A major goal of treating AL amyloidosis is the reduction or elimination of the monoclonal plasma cells that produce the amyloidogenic proteins. Therapeutic options have evolved from the use of melphalan and prednisone in the 1960s, to high-dose chemotherapy and stem cell transplantation in the late 1980s and 1990s, to the introduction of small novel molecules within the past decade.
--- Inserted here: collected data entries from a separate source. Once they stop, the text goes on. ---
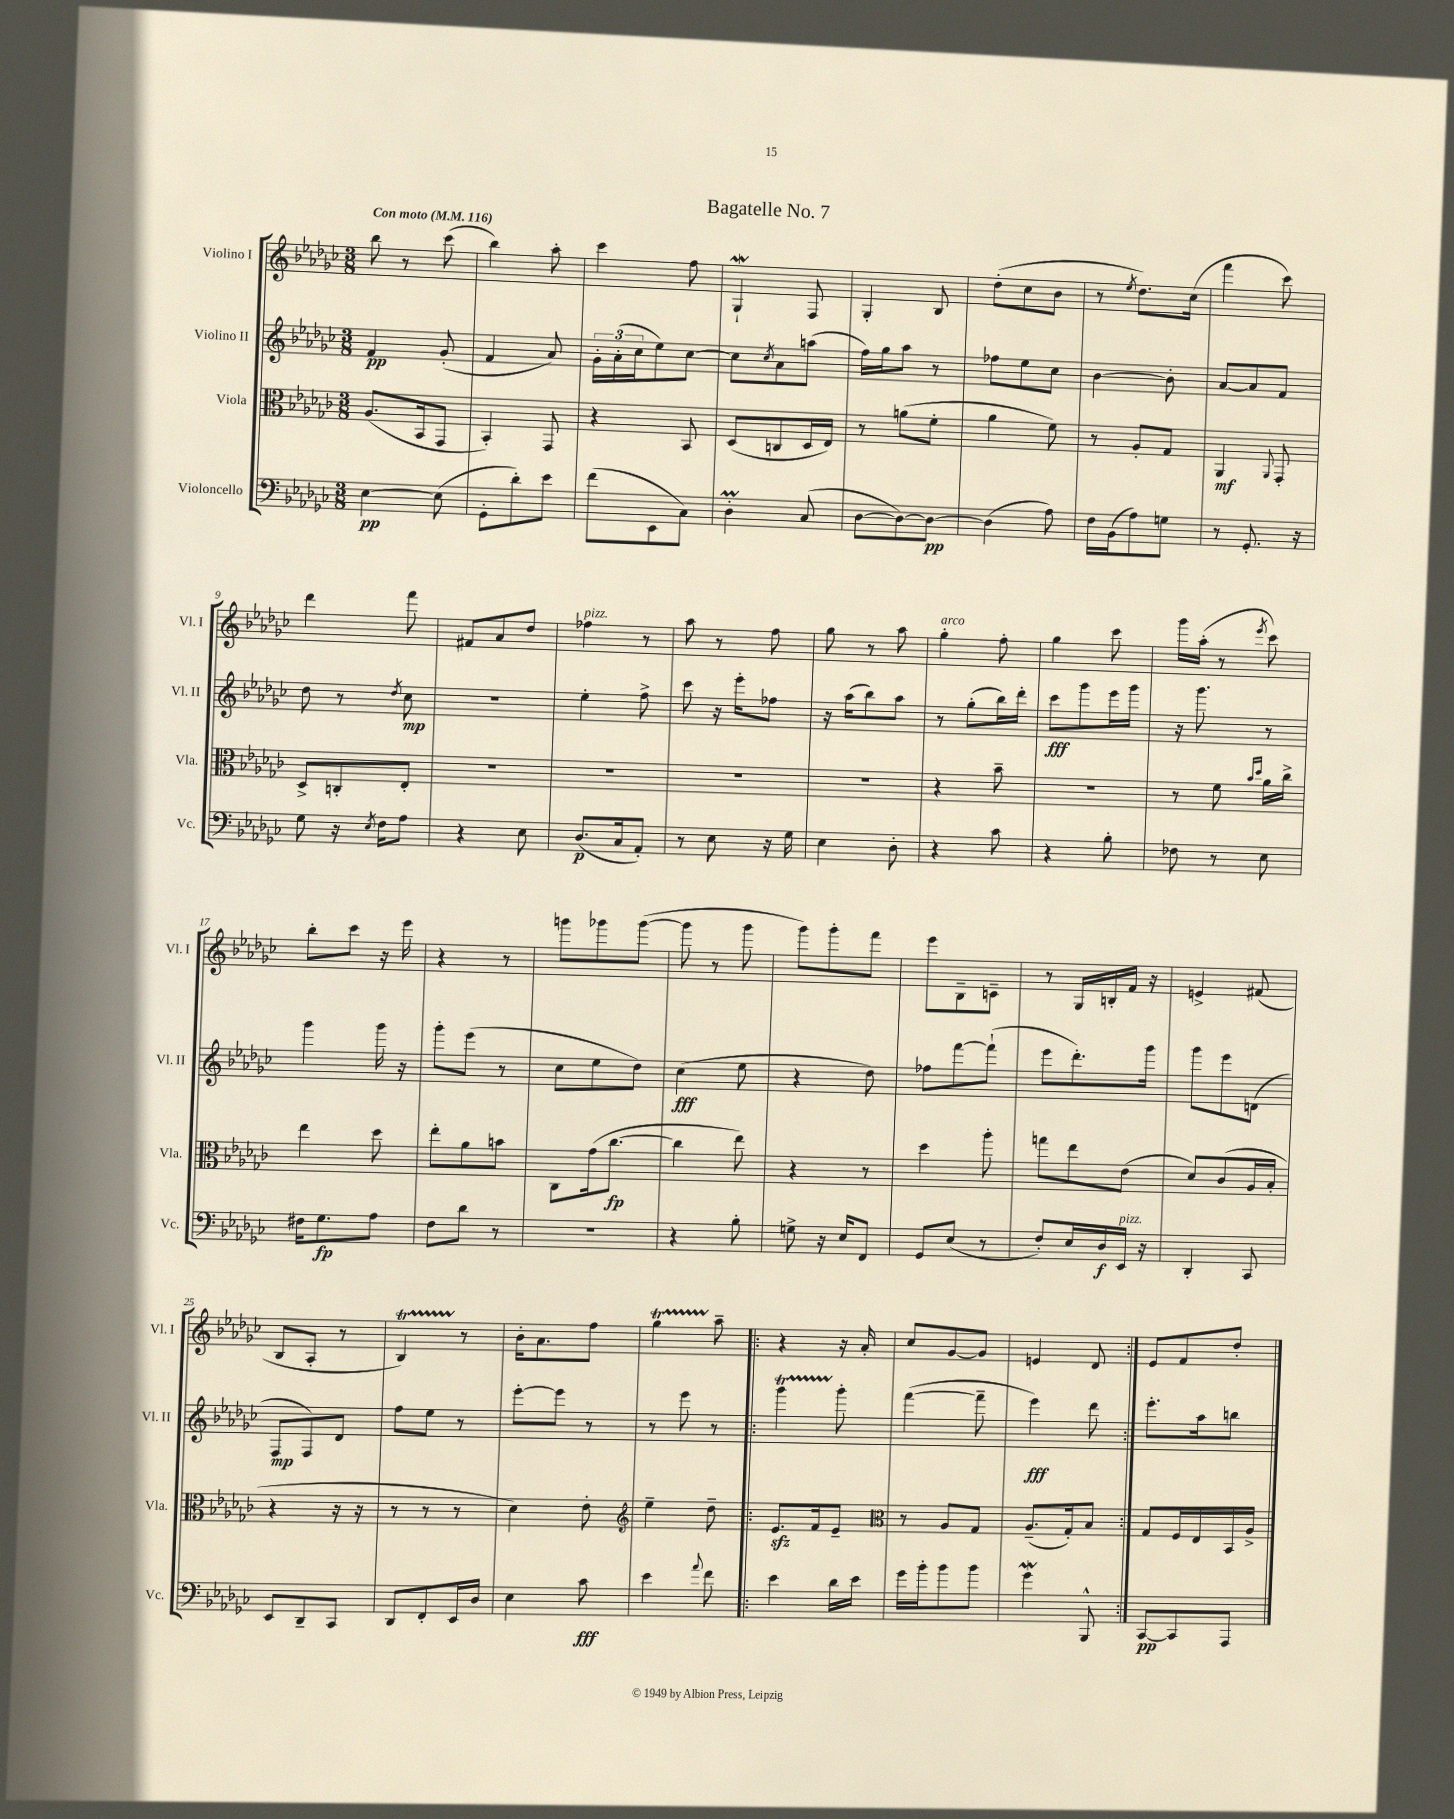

**kern	**dynam	**kern	**dynam	**kern	**dynam	**kern
*part4	*part4	*part3	*part3	*part2	*part2	*part1
*staff4	*staff4	*staff3	*staff3	*staff2	*staff2	*staff1
*I"Violoncello	*	*I"Viola	*	*I"Violino II	*	*I"Violino I
*I'Vc.	*	*I'Vla.	*	*I'Vl. II	*	*I'Vl. I
*clefF4	*	*clefC3	*	*clefG2	*	*clefG2
*k[b-e-a-d-g-c-]	*	*k[b-e-a-d-g-c-]	*	*k[b-e-a-d-g-c-]	*	*k[b-e-a-d-g-c-]
*M3/8	*	*M3/8	*	*M3/8	*	*M3/8
*MM116	*	*MM116	*	*MM116	*	*MM116
=1	=1	=1	=1	=1	=1	=1
!	!	!	!	!	!	!LO:TX:a:B:t=Con moto
[4E-\	pp	(8.A-/L	.	4f/	pp	8bb-\
.	.	.	.	.	.	8r
.	.	16BB-/k	.	.	.	.
(8E-\]	.	8GG-/J	.	(8g-'/	.	(8ccc-\
=2	=2	=2	=2	=2	=2	=2
8GG-'\L	.	4BB-'/)	.	4f/	.	4bb-\)
8d-'\)	.	.	.	.	.	.
8e-\J	.	8GG-/	.	8a-/)	.	8aa-'\
=3	=3	=3	=3	=3	=3	=3
(8f\L	.	4r	.	24g-'\LL	.	4ccc-\
.	.	.	.	(24a-'\	.	.
.	.	.	.	24cc-\J	.	.
8EE-\	.	.	.	8ee-\)	.	.
8C-\J)	.	8BB-/	.	[8cc-\J	.	8ff\
=4	=4	=4	=4	=4	=4	=4
4D-M'\	.	(8D-/L	.	8cc-\L]	.	4G-w`/
.	.	.	.	8qcc-/	.	.
.	.	8Cn/	.	8a-\	.	.
(8C-/	.	16D-/L	.	(8aan\J	.	8F/
.	.	16E-/JJ)	.	.	.	.
=5	=5	=5	=5	=5	=5	=5
[8D-\L	.	8r	.	16ff\LL)	.	4G-'/
.	.	.	.	16gg-\J	.	.
8D-\_)	.	(8an\L	.	8aa-\J	.	.
8D-\J_	pp	8f'\J	.	8r	.	8B-/
=6	=6	=6	=6	=6	=6	=6
(4D-\]	.	4a-\	.	8ff-X\L	.	(8dd-'\L
.	.	.	.	8ee-\	.	8cc-\
8A-\)	.	8f\)	.	8cc-\J	.	8b-\J
=7	=7	=7	=7	=7	=7	=7
16F\LL	.	8r	.	[4b-\	.	8r
(16BB-\J	.	.	.	.	.	.
.	.	.	.	.	.	8qee-/
8A-\)	.	8A-'/L	.	.	.	8.dd-\L)
8Gn\J	.	8G-/J	.	8b-'\]	.	.
.	.	.	.	.	.	(16cc-\Jk
=8	=8	=8	=8	=8	=8	=8
8r	.	4AA-/	mf	[8a-/L	.	4fff\
8.GG-'/	.	.	.	8a-/]	.	.
.	.	8qqAA-/	.	.	.	.
.	.	8GG-'/	.	8f/J	.	8ccc-\)
16r	.	.	.	.	.	.
!!LO:LB:g=z
=9	=9	=9	=9	=9	=9	=9
8G-\	.	8D-^/L	.	8dd-\	.	4ddd-\
16r	.	8Cn'/	.	8r	.	.
8qE-/	.	.	.	.	.	.
16F\KL	.	.	.	.	.	.
.	.	.	.	8qdd-/	.	.
8A-\J	.	8E-'/J	.	8cc-\	mp	8fff\
=10	=10	=10	=10	=10	=10	=10
4r	.	4.r	.	4.r	.	8f#X/L
.	.	.	.	.	.	8a-/
8E-\	.	.	.	.	.	8dd-/J
=11	=11	=11	=11	=11	=11	=11
!	!	!	!	!	!	!LO:TX:a:i:t=pizz.
(8.D-/L	p	4.r	.	4ee-'\	.	4ff-X\
16C-/k	.	.	.	.	.	.
8AA-'/J)	.	.	.	8ff^\	.	8r
=12	=12	=12	=12	=12	=12	=12
8r	.	4.r	.	8ccc-\	.	8aa-\
8E-\	.	.	.	16r	.	8r
.	.	.	.	16eee-'\KL	.	.
16r	.	.	.	8ff-X\J	.	8ff\
16G-\	.	.	.	.	.	.
=13	=13	=13	=13	=13	=13	=13
4E-\	.	4.r	.	16r	.	8gg-\
.	.	.	.	(16aa-\KL	.	.
.	.	.	.	8bb-\)	.	8r
8D-'\	.	.	.	8aa-\J	.	8aa-\
=14	=14	=14	=14	=14	=14	=14
!	!	!	!	!	!	!LO:TX:a:i:t=arco
4r	.	4r	.	8r	.	4gg-'\
.	.	.	.	(8gg-'\L	.	.
8c-\	.	8b-~\	.	16bb-\L)	.	8ff'\
.	.	.	.	16ddd-'\JJ	.	.
=15	=15	=15	=15	=15	=15	=15
4r	.	4.r	.	8ccc-\L	fff	4gg-\
.	.	.	.	8ggg-\	.	.
8B-'\	.	.	.	16eee-\L	.	8ccc-\
.	.	.	.	16ggg-\JJ	.	.
=16	=16	=16	=16	=16	=16	=16
8F-X\	.	8r	.	16r	.	16ggg-\LL
.	.	.	.	8.ggg-\	.	(16aa-'\JJ
8r	.	8f\	.	.	.	8r
.	.	16qqb-/LL	.	.	.	.
.	.	16qqdd-/JJ	.	.	.	8qeee-/
8E-\	.	16a-\LL	.	8r	.	8ccc-\)
.	.	16cc-^\JJ	.	.	.	.
!!LO:LB:g=z
=17	=17	=17	=17	=17	=17	=17
16F#X\KL	.	4ee-\	.	4ggg-\	.	8bb-'\L
8.G-\	fp	.	.	.	.	.
.	.	.	.	.	.	8ccc-\J
8A-\J	.	8dd-\	.	16ggg-\	.	16r
.	.	.	.	16r	.	16eee-\
=18	=18	=18	=18	=18	=18	=18
8F\L	.	8ee-'\L	.	8ggg-'\L	.	4r
8d-\J	.	8a-\	.	(8eee-\J	.	.
8r	.	8bn\J	.	8r	.	8r
=19	=19	=19	=19	=19	=19	=19
4.r	.	8C-\L	.	8cc-\L	.	8gggn\L
.	.	(16g-\k	.	8ee-\	.	8ggg-X\
.	.	[8.cc-\J	fp	.	.	.
.	.	.	.	8dd-\J)	.	([8ggg-\J
=20	=20	=20	=20	=20	=20	=20
4r	.	4cc-\]	.	(4cc-\	fff	8ggg-\]
.	.	.	.	.	.	8r
8B-'\	.	8ee-\)	.	8ee-\	.	8ggg-\
=21	=21	=21	=21	=21	=21	=21
8Gn^\	.	4r	.	4r	.	8ggg-\L)
16r	.	.	.	.	.	8ggg-'\
16E-/KL	.	.	.	.	.	.
8FF/J	.	8r	.	8dd-\)	.	8fff\J
=22	=22	=22	=22	=22	=22	=22
8GG-/L	.	4dd-\	.	8ff-X\L	.	8eee-\L
(8E-/J	.	.	.	[8fff\	.	8B-~\
8r	.	8aa-'\	.	(8fff`\J]	.	8cn~\J
=23	=23	=23	=23	=23	=23	=23
8F'/L)	.	8ggn\L	.	8eee-\L	.	8r
16E-/L	.	8ee-\	.	8.ddd-'\)	.	16G-/LL
16D-/	f	.	.	.	.	16Bn'/
!LO:TX:a:i:t=pizz.	!	!	!	!	!	!
16EE-/JJ	.	(8e-\J	.	.	.	16f/JJ
16r	.	.	.	16ggg-\Jk	.	16r
=24	=24	=24	=24	=24	=24	=24
4DD-'/	.	8d-/L)	.	8ggg-\L	.	4en^/
.	.	(8c-/	.	8eee-\	.	.
8CC-/	.	16A-/L	.	(8dn\J	.	(8f#X/
.	.	16B-'/JJ	.	.	.	.
!!LO:LB:g=z
=25	=25	=25	=25	=25	=25	=25
8EE-/L	.	4r	.	8F/L	mp	8B-/L
8DD-~/	.	.	.	8F/)	.	8A-'/J
8CC-/J	.	16r	.	8d-/J	.	8r
.	.	16r	.	.	.	.
=26	=26	=26	=26	=26	=26	=26
8DD-/L	.	8r	.	8ff\L	.	4B-t/)
8FF'/	.	8r	.	8ee-\J	.	.
16EE-/L	.	8r	.	8r	.	8r
16D-/JJ	.	.	.	.	.	.
=27	=27	=27	=27	=27	=27	=27
4E-\	.	4d-\)	.	[8eee-'\L	.	16b-'\KL
.	.	.	.	.	.	8.a-\
.	.	.	.	8eee-\J]	.	.
8c-\	fff	8e-'\	.	8r	.	8ff\J
=28	=28	=28	=28	=28	=28	=28
*	*	*clefG2	*	*	*	*
4e-\	.	4ee-~\	.	8r	.	4gg-T\
.	.	.	.	8eee-\	.	.
8qqa-/	.	.	.	.	.	.
8f\	.	8dd-~\	.	8r	.	8aa-~\
=29!|:	=29!|:	=29!|:	=29!|:	=29!|:	=29!|:	=29!|:
4e-\	.	8.e-zz/L	.	4ggg-T\	.	4r
.	.	16f/k	.	.	.	.
16d-\LL	.	8e-~/J	.	8ggg-'\	.	16r
16e-\JJ	.	.	.	.	.	16a-'/
=30	=30	=30	=30	=30	=30	=30
*	*	*clefC3	*	*	*	*
16g-\LL	.	8r	.	([4fff\	.	8cc-/L
16b-'\J	.	.	.	.	.	.
8b-\	.	8A-/L	.	.	.	[8g-/
8b-\J	.	8G-/J	.	8fff~\]	.	8g-/J]
=31	=31	=31	=31	=31	=31	=31
4g-w\	.	(8.A-~/L	.	4eee-\)	fff	4en/
.	.	16G-'/k)	.	.	.	.
8BBB-^^/	.	8B-/J	.	8ddd-\	.	8d-/
=32:|!	=32:|!	=32:|!	=32:|!	=32:|!	=32:|!	=32:|!
[8CC-/L	pp	8G-/L	.	8.eee-'\L	.	8e-/L
8CC-/]	.	16F/L	.	.	.	8f/
.	.	16E-/	.	16aa-\k	.	.
8AAA-/J	.	16BB-/	.	8bbn\J	.	8dd-'/J
.	.	16A-^/JJ	.	.	.	.
==	==	==	==	==	==	==
*-	*-	*-	*-	*-	*-	*-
The standard treatment of AL amyloidosis is the combination of melphalan and prednisone. This combination is superior to placebo and colchicine. Compared with placebo, treatment with melphalan and prednisone increases median survival time from 6 months to 12 months. This treatment, however, is less effective if the disease involves the heart or kidneys. While high-dose melphalan followed by autologous stem cell support results in higher response rates than that of conventional chemotherapy alone, this strategy is associated with high treatment-associated mortality (10–25%) and therefore must be used only in selected patients (eg, those without significant amyloid cardiomyopathy or involvement of three or more other major organs). However, of the patients who can tolerate this treatment, many experience the disappearance of monoclonal light chains from the serum and urine and the normalization of the number of bone marrow plasma cells. Furthermore, the function of organs involved with amyloid may improve (eg, reduced proteinuria). The treatment options for patients with severe amyloid cardiomyopathy or involvement of three or more other major organs include standard melphalan and prednisone or high-dose dexamethasone (with or without melphalan).

More recently, within the past decade, the management of the monoclonal gammopathies, including AL amyloidosis, has seen the introduction of targeted therapies. These include thalidomide, lenalidomide, and bortezomib. Thalidomide has been shown to be a feasible and effective treatment option. Lenalidomide has also been reported to be active, especially when combined with dexamethasone. Bortezomib is a reversible proteasome inhibitor that may be used in the treatment of AL amyloidosis, with or without dexamethasone. It has been shown to induce responses in 68% of pretreated patients and in 64% of patients with disease refractory to previous therapy. Bortezomib with dexamethasone has also been shown to be active in previously untreated patients with high-risk features. Furthermore, responses were rapid (median of 28 days), compared with those in dexamethasone- or thalidomide-based regimens (median, 2–4 months). Further trials have been proposed to compare the combination of bortezomib, melphalan, and dexamethasone to the current standard of melphalan and dexamethasone in patients with newly diagnosed AL amyloidosis.

In addition to treatment directed at the specific form of amyloidosis, most patients with amyloidosis, including those with AL amyloidosis, require supportive treatment (Table 57–2). The aims of supportive treatment are to relieve symptoms caused by amyloid involvement of various organ systems and to prolong survival. Organ transplantation (eg, heart) has been used successfully to treat organ failure in selected patients with AL amyloidosis. Organ transplantation, however, does not prevent amyloid deposition in other organs or in the transplanted organ.